À l’heure où la question du mariage pour tous (non pas par conformisme ou par norme, mais juste pour avoir le choix d’y penser, de le faire si ça chante) cristallise les attitudes rétrogrades d’une partie des Français qui, gros conseil d’ami, devraient retourner vivre au Moyen-Âge avec Boutin, Vanneste et Copé comme hérauts (bouffons) prêchant un obscurantisme sans limites et sans complexes, cette même f(r)ange sous-évoluée qui éructait, la bave bien-pensante aux lèvres, "Les pédés au bûcher" lors des manifestations anti-Pacs en 1999 ; à cette heure disais-je, quel bien fou (folle ?) d’écouter et d’admirer, le sourire aux lèvres et les larmes aux yeux, les confidences et les témoignages de vieilles madames et de vieux messieurs se remémorant leur homosexualité à une époque où celle-ci était encore considérée comme un trouble psychiatrique.

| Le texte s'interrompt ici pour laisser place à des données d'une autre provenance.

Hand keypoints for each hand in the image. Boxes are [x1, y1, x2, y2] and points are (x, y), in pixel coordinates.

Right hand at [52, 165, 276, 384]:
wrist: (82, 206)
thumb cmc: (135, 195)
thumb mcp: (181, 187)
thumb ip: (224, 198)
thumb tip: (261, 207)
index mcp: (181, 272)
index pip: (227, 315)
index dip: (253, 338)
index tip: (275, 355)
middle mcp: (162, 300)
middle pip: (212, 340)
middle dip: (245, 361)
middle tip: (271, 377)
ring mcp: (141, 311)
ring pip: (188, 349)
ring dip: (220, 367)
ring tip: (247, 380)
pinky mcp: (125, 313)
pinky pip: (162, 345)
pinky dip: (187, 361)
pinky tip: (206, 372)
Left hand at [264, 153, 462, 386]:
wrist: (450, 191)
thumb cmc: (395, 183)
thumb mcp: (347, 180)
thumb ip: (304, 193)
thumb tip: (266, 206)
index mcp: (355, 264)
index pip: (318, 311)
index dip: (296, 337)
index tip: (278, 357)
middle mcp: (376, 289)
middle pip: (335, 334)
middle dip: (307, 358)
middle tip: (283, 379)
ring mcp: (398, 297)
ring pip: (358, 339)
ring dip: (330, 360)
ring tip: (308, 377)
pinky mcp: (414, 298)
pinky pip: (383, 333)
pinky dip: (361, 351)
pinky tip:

Capable du meilleur (Presque rien, le magnifique Wild side) comme du pire (Plein sud), Sébastien Lifshitz avait déjà réalisé un documentaire en 2001 (La traversée) sur la quête américaine d’un père disparu (celui de Stéphane Bouquet, son scénariste attitré), et Les invisibles marque sa deuxième incursion dans un genre qui lui va plutôt bien (le film est alerte, drôle et passionnant). Lifshitz a interviewé des femmes et des hommes septuagénaires (et plus), seul(e)s ou en couple, belles et beaux dans leur pétillance, et leur demandant de raconter comment ils vécurent leur "différence", leur marginalité en des temps où être gay était alors un délit et une maladie mentale ("La France touchée à son tour", lit-on à un moment, entre rires et consternation, en titre d’un grand quotidien).
Lifshitz mise avant tout (et à raison) sur un minimum d’effets pour légitimer la parole, valoriser les mots et les silences, ceux d’un couple de lesbiennes parisiennes reconverties en paysannes, ou d’une mère au foyer redécouvrant la vie à 40 ans, ou de deux papys marseillais ou même d’un berger canaillou… Des visages et des voix, des regards et des mains (qui caressent, qui s’aventurent…), des peaux tachetées, des cheveux gris et des cheveux blancs, et une énergie incroyable, encore et encore, contre vents et marrées. Faut dire qu’ils et elles en ont vu d’autres, et ce n’est pas maintenant, libres et sereins désormais, qu’ils et elles vont pouvoir s’en faire. On pourra éventuellement trouver un intérêt limité au film (compilation de souvenirs de seniors homosexuels), sauf qu’il prend aujourd’hui, par la force des choses, une valeur plus symbolique et plus revendicative.
Et puis il y a des images aussi, des photos d’archives (personnelles et publiques) qui viennent dire le temps qui a passé, la nostalgie d’avant, les chemins accomplis dans le doute et la douleur pour certains, dans l’insouciance et la joie pour d’autres. Tous évoquent un parcours avec ses cahots et ses rencontres, tous parlent d’amour et de sexe, de passion et de résistance acharnée, et on en regretterait presque ces jours glorieux où le militantisme (droit à l’avortement, création du FHAR dans les vestiges de mai 68…) signifiait réellement quelque chose, où tout éclatait, fusait, bouillonnait au cœur et en marge d’une société conservatrice (et vers laquelle, parfois, il nous semble bien revenir…).
Lifshitz entremêle le privé et l’intime à la grande question de l’acceptation publique, reconnue, et cherche à rendre visible ce qui est doublement invisible, doublement "minoritaire" (pédé et vieux, bonjour l’angoisse !). "Un monsieur aimait un jeune homme, surtout ne nous affolons pas", chante Gréco à la fin. Effectivement, pas de quoi s’exciter, les bigots et les réacs ; l’amour c’est bien et l’amour ça rend heureux, tout le temps, pour tout le monde, homos, hétéros beaufs, travs, trans, chiens, chats, veaux, vaches et cochons. Un film à projeter dans toutes les mairies, par bravade pourquoi pas, mais surtout pour emmerder ces maires arriérés qui refusent la liberté d’union, "protégeant" leur paroisse comme un despote régenterait sa république bananière.